* [RECORDED INFORMATION]:
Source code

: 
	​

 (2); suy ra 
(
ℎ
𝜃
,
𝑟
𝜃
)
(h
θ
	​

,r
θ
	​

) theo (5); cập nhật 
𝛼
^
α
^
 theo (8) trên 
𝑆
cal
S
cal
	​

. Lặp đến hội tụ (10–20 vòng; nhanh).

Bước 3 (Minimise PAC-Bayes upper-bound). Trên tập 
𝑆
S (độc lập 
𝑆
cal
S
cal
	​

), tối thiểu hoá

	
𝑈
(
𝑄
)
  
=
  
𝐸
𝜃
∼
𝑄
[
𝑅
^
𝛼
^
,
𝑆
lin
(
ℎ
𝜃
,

* [PROBLEM DESCRIPTION]:
Lines from the one with "Bước 3 (Minimise" through the final line of the listing above should be duplicated word for word, and nothing else included.

* [EXPECTED ANSWER]:
Bước 3 (Minimise PAC-Bayes upper-bound). Trên tập 
𝑆
S (độc lập 
𝑆
cal
S
cal
	​

), tối thiểu hoá

	
𝑈
(
𝑄
)
  
=
  
𝐸
𝜃
∼
𝑄
[
𝑅
^
𝛼
^
,
𝑆
lin
(
ℎ
𝜃
,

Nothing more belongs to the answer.